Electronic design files
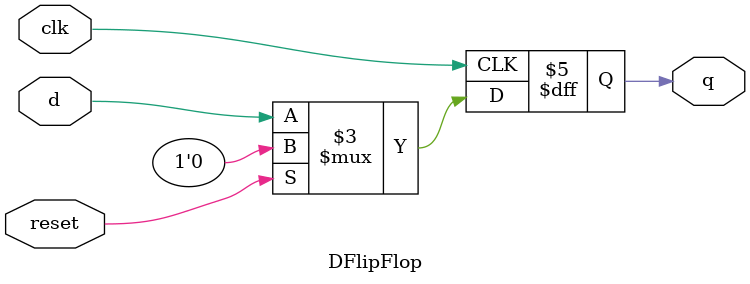
<source format=sv>
module DFlipFlop(clk, reset, d, q);

	input logic clk, reset, d;
	output logic q; 

	always_ff @(posedge clk) begin
		if(reset) 
			q <= 0; 
		else 
			q <= d;
	end
	
endmodule

</source>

**PROMPT**
What you return must match, line for line, the data from the line containing "input logic clk, reset, d;" to its end, both ends included.

**SOLUTION TO THIS TASK**
	input logic clk, reset, d;
	output logic q; 

	always_ff @(posedge clk) begin
		if(reset) 
			q <= 0; 
		else 
			q <= d;
	end
	
endmodule

</source>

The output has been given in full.